After leaving his hometown Hibbing, 18-year-old Robert Zimmerman spent a year in the Dinkytown section of Minneapolis, taking classes at the University of Minnesota, which is when he became Bob Dylan. In the closing pages of his memoir Chronicles (2004), after mentioning fellow Minnesotans Roger Maris, Charles Lindbergh, F. Scott Fitzgerald, Sinclair Lewis, and Eddie “Summertime Blues” Cochran (“Native sons — adventurers, prophets, writers and musicians, all from the North Country”), Dylan says, “I felt like I was one of them or all of them put together,” but within a decade “the national psyche would change and in a lot of ways it would resemble the Night of the Living Dead. The road ahead would be treacherous, and I didn’t know where it would lead but I followed it anyway. It was a strange world ahead that would unfold, a thunderhead of a world with jagged lightning edges. Many got it wrong and never did get it right. I went straight into it. It was wide open. One thing for sure, not only was it not run by God, but it wasn’t run by the devil either.”

Poetry Happens

Doing what I do and have been doing every week for two decades is itself a sort of poetry. You begin with the date on which your “poem” will be appearing. Then you look around at current happenings that can be connected to, as in rhymed with, the people, places, and themes that the date puts in play. In this case, the month of January itself is of more consequence than its 21st day if only because it begins with the birth of J.D. Salinger, which brings to mind, immediately and maddeningly, the ongoing literary mystery (one beyond even Henry James) about the 45 years of work Salinger readied for publication during his self-imposed exile from the world of books and bookchat. In the 15 years since his death in January 2010, nothing has been published, in spite of his son Matt’s promise in 2019 that it would be forthcoming.

January 7

According to Wikipedia, on January 7, 1894, Thomas Edison made a kinescope film of someone sneezing. On the same day he received a patent for motion picture film.

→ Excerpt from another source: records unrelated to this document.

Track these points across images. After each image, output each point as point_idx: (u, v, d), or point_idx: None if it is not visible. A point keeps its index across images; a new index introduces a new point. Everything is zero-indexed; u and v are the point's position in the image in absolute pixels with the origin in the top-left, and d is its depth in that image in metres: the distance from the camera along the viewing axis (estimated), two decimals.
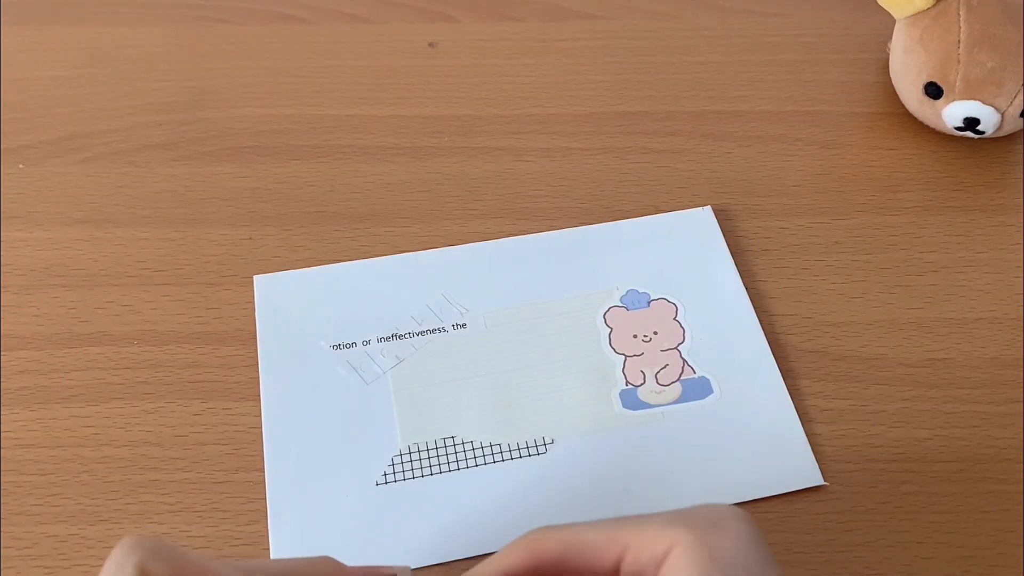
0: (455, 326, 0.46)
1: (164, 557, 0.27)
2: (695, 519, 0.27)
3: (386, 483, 0.41)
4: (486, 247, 0.49)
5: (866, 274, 0.48)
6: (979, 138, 0.52)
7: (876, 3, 0.53)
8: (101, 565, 0.39)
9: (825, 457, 0.42)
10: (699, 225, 0.50)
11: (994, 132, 0.50)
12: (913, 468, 0.41)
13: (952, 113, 0.50)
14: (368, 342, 0.45)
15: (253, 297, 0.47)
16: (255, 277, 0.48)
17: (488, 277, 0.48)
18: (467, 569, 0.38)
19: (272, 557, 0.39)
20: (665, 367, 0.44)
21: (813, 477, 0.41)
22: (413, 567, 0.39)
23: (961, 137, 0.53)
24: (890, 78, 0.55)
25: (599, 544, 0.28)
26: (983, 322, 0.46)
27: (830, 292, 0.48)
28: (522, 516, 0.40)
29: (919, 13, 0.51)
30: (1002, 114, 0.49)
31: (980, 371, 0.45)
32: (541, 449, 0.42)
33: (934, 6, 0.51)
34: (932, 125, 0.53)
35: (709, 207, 0.50)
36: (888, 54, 0.55)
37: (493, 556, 0.31)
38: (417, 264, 0.48)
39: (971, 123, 0.50)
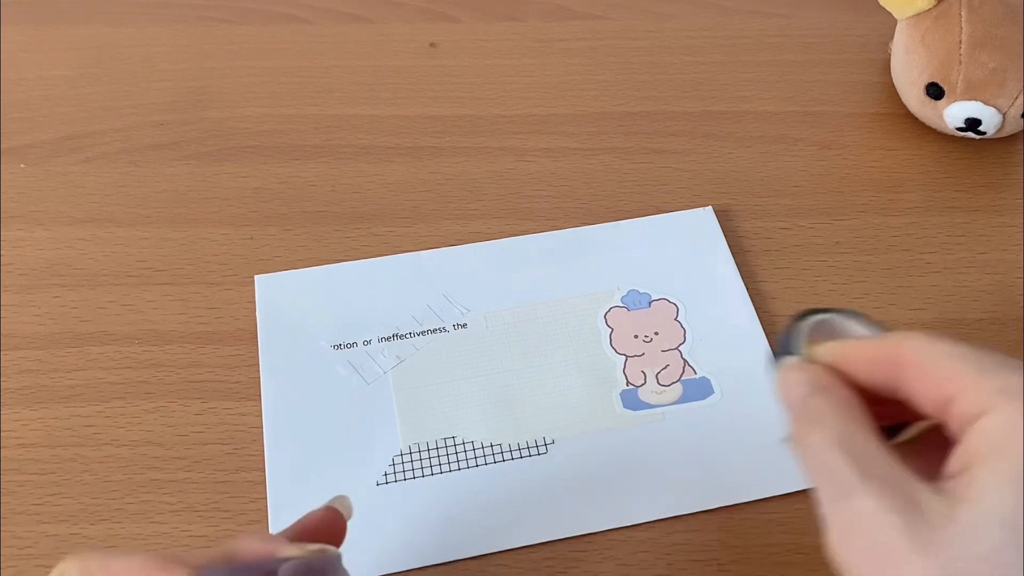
0: (456, 326, 0.46)
1: (80, 568, 0.27)
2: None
3: (386, 483, 0.41)
4: (487, 247, 0.49)
5: (867, 275, 0.48)
6: (980, 139, 0.52)
7: (877, 3, 0.53)
8: None
9: None
10: (700, 225, 0.50)
11: (995, 133, 0.50)
12: None
13: (953, 114, 0.50)
14: (369, 342, 0.45)
15: (254, 297, 0.47)
16: (256, 277, 0.48)
17: (489, 277, 0.48)
18: (467, 569, 0.38)
19: None
20: (666, 367, 0.44)
21: None
22: (413, 567, 0.39)
23: (962, 138, 0.53)
24: (891, 78, 0.55)
25: (939, 374, 0.27)
26: (984, 323, 0.46)
27: (831, 293, 0.48)
28: (522, 516, 0.40)
29: (921, 13, 0.51)
30: (1004, 115, 0.49)
31: None
32: (541, 449, 0.42)
33: (936, 6, 0.51)
34: (933, 126, 0.53)
35: (710, 207, 0.50)
36: (889, 54, 0.55)
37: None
38: (418, 264, 0.48)
39: (972, 124, 0.50)
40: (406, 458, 0.41)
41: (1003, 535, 0.23)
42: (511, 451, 0.42)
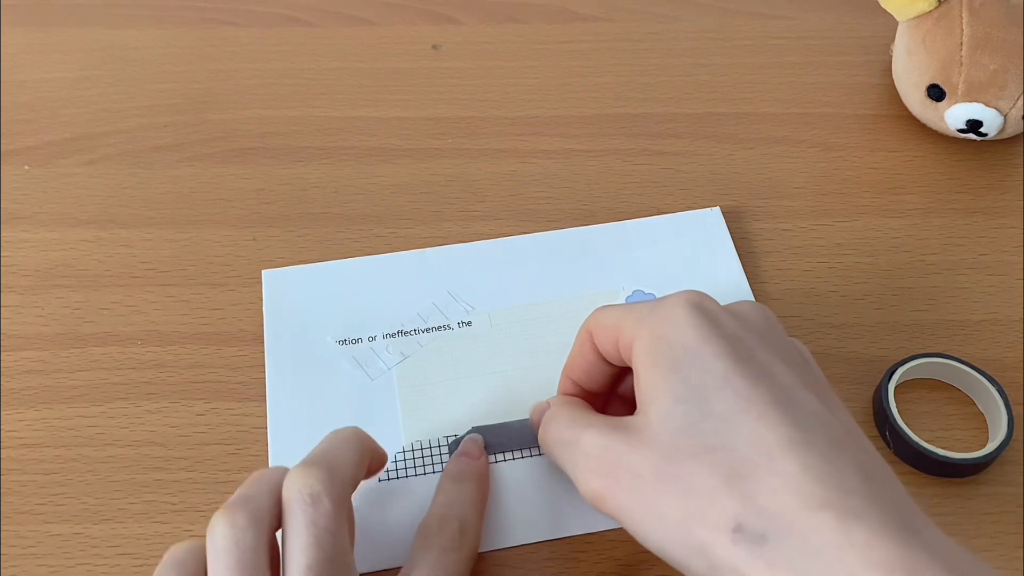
0: (460, 324, 0.46)
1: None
2: (653, 317, 0.34)
3: (388, 480, 0.41)
4: (493, 245, 0.49)
5: (868, 276, 0.48)
6: (981, 140, 0.52)
7: (879, 6, 0.53)
8: (104, 564, 0.39)
9: None
10: (707, 226, 0.49)
11: (997, 134, 0.50)
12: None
13: (955, 115, 0.50)
14: (374, 338, 0.45)
15: (257, 298, 0.47)
16: (263, 272, 0.48)
17: (495, 275, 0.48)
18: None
19: None
20: None
21: None
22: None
23: (964, 139, 0.53)
24: (893, 80, 0.55)
25: (608, 327, 0.36)
26: (985, 324, 0.46)
27: (832, 294, 0.48)
28: (522, 516, 0.40)
29: (922, 15, 0.51)
30: (1005, 116, 0.49)
31: None
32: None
33: (937, 8, 0.51)
34: (935, 127, 0.53)
35: (718, 208, 0.50)
36: (891, 56, 0.56)
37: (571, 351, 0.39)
38: (424, 261, 0.48)
39: (974, 125, 0.50)
40: (408, 455, 0.41)
41: (681, 409, 0.32)
42: (513, 450, 0.42)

On January 7, 2025, a series of wildfires ravaged the Greater Los Angeles area, resulting in at least 16 deaths and 13,401 structures destroyed.

Also noted was the January 7, 1972 death of “poet and scholar John Berryman.” Still to be noted is the shooting death of Renee Good, a poet, on Portland Avenue in Minneapolis on January 7, 2026. Berryman’s “impossible life situation,” no “almost” about it, is now, and the nation has responded with “rage and love.”